#### REQUEST
Using the word "увеличивают" as the filter, copy each matching line from the records.

#### EXTRACTED RECORDS
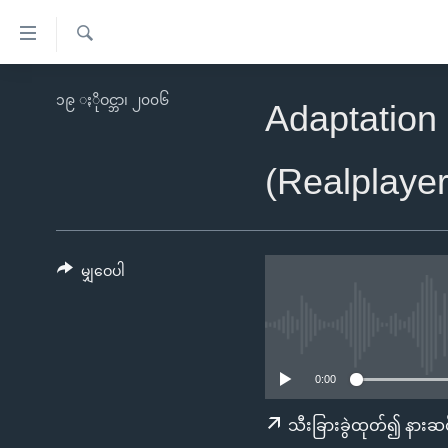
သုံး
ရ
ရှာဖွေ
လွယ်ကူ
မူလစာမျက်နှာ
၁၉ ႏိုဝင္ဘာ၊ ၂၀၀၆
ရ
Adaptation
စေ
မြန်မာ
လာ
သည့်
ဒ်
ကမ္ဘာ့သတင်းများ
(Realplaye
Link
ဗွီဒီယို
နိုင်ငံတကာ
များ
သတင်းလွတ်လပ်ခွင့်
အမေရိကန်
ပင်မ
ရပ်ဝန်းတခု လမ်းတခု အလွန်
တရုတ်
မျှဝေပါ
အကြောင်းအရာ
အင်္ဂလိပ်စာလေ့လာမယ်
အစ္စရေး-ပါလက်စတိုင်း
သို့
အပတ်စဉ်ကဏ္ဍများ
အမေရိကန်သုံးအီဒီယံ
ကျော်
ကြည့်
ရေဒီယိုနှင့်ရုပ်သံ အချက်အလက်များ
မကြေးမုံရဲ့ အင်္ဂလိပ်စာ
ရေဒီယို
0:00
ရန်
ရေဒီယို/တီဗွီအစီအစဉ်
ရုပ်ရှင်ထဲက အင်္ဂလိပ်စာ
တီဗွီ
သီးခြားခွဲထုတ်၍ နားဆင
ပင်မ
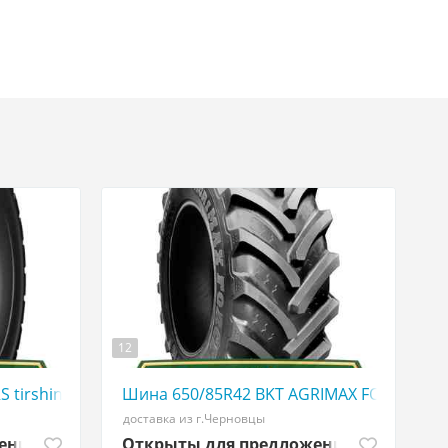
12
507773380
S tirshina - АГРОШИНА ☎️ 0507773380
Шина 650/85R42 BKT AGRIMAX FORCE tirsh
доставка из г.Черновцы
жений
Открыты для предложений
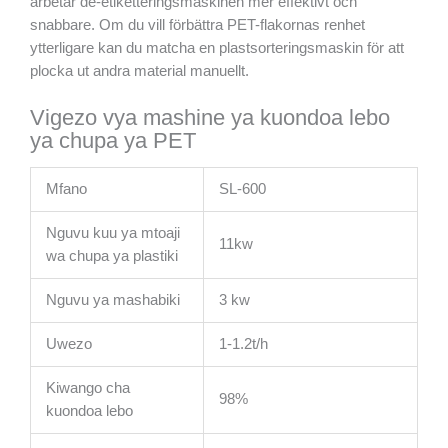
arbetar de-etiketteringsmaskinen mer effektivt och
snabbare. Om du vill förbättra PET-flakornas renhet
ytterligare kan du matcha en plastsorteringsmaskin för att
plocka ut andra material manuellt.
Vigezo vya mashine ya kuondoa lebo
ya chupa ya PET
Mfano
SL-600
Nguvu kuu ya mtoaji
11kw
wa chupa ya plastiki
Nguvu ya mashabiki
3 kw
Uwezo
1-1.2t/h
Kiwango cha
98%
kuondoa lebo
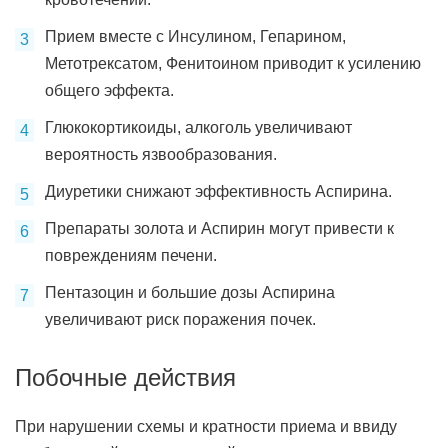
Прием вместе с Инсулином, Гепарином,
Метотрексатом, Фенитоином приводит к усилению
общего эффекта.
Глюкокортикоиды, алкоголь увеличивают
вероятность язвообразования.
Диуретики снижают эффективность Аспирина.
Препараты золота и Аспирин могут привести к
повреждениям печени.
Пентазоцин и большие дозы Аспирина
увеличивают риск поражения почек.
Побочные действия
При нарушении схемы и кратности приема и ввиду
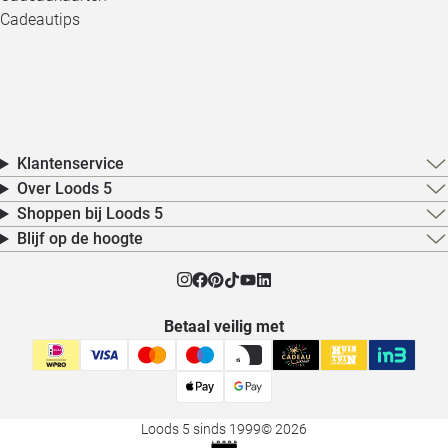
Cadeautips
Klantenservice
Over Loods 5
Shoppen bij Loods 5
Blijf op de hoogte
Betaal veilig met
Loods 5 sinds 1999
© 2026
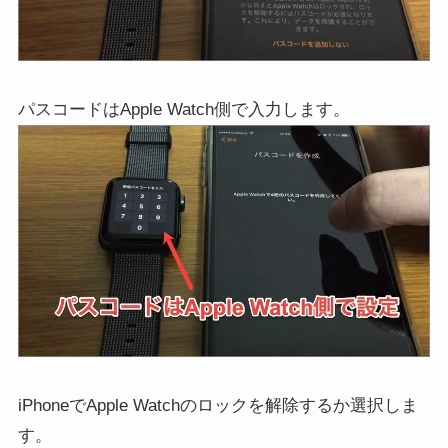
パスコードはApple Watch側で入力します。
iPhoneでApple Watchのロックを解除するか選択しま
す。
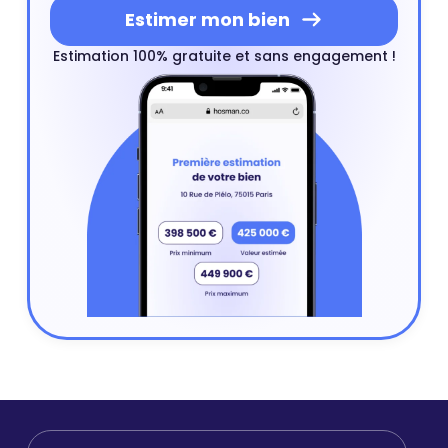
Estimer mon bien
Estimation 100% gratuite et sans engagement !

#### RESULT OF THE EXERCISE
Глюкокортикоиды, алкоголь увеличивают
увеличивают риск поражения почек.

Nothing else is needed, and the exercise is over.